■ Exercise aim: Locate every line in the material below that has the word "left". Copy each of those lines.

■ Data provided:
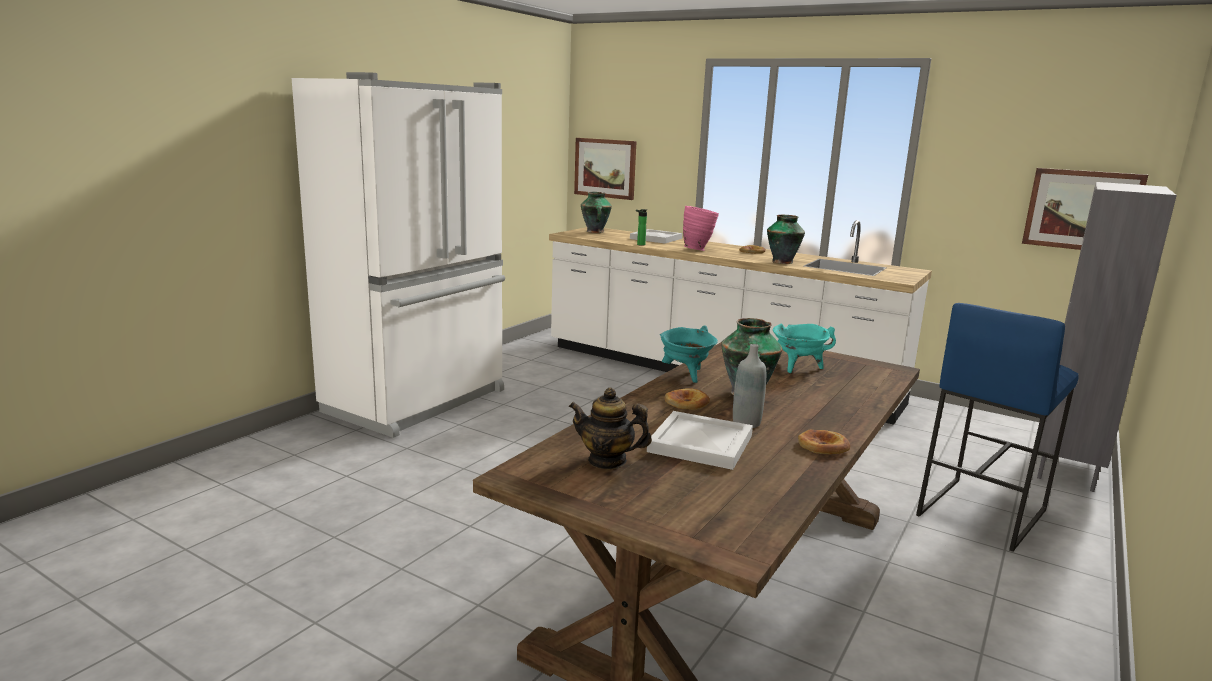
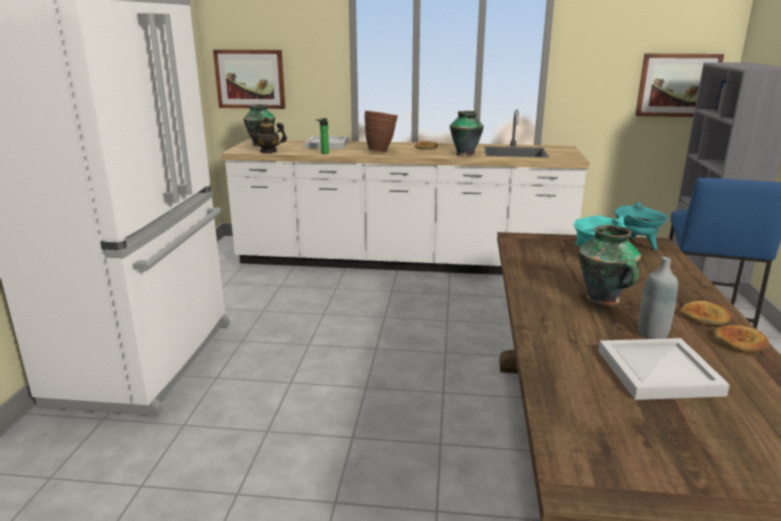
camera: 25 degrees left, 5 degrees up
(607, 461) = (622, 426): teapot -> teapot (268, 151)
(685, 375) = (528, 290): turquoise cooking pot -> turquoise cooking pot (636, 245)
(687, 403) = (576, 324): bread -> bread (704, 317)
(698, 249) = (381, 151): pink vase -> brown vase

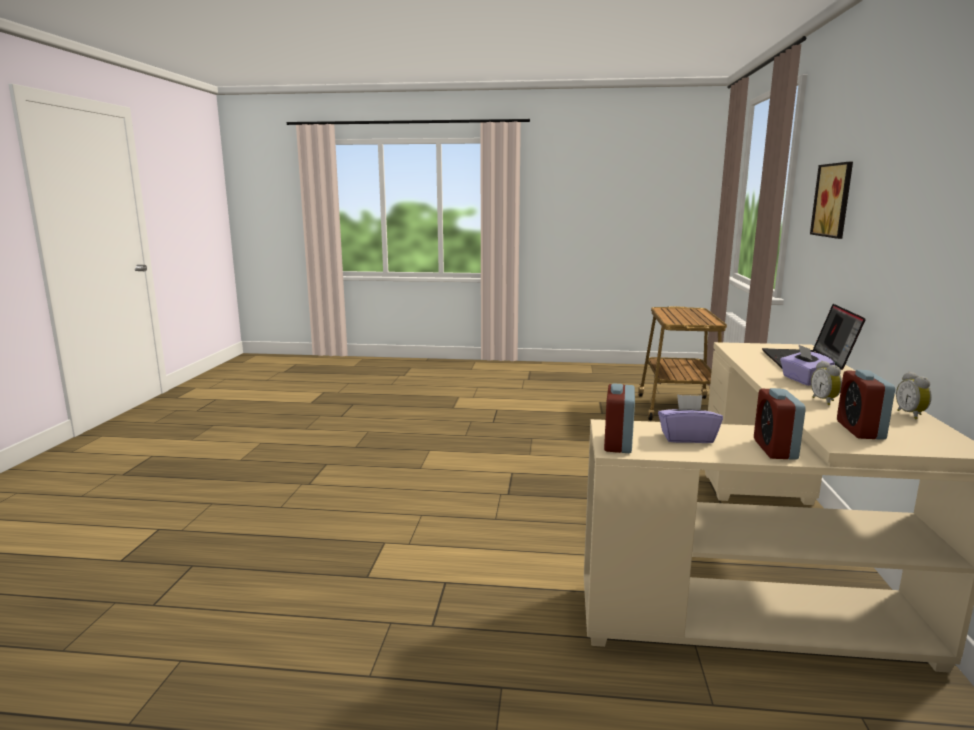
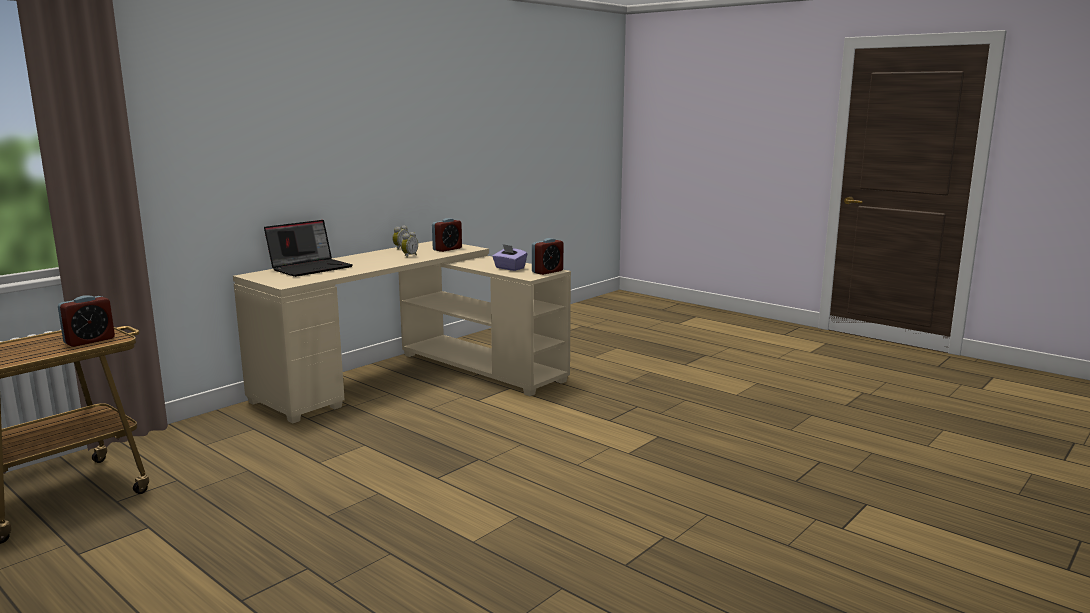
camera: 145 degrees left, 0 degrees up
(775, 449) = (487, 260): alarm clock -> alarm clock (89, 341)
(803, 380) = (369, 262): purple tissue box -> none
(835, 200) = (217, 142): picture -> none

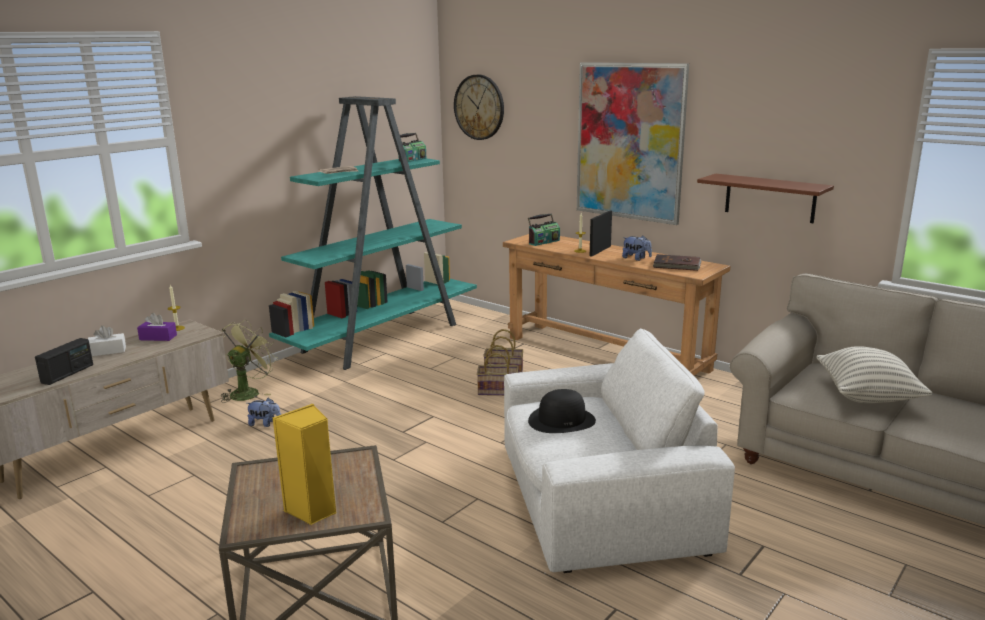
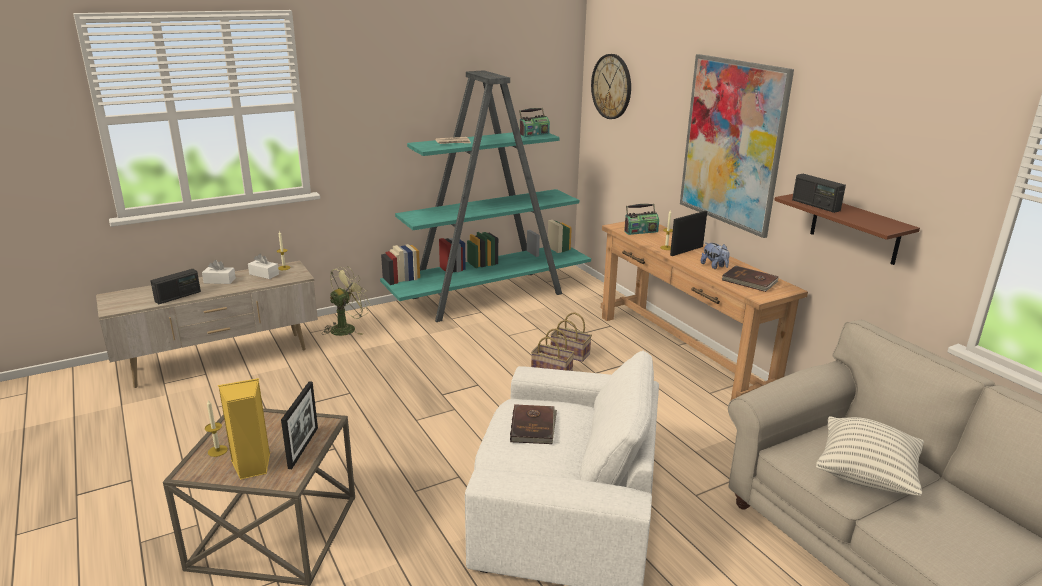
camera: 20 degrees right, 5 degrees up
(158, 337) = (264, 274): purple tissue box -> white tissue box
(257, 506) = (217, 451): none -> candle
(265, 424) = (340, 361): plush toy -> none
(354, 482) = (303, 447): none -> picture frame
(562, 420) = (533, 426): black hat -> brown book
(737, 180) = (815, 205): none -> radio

■ Answer to this exercise:
camera: 25 degrees left, 5 degrees up
camera: 145 degrees left, 0 degrees up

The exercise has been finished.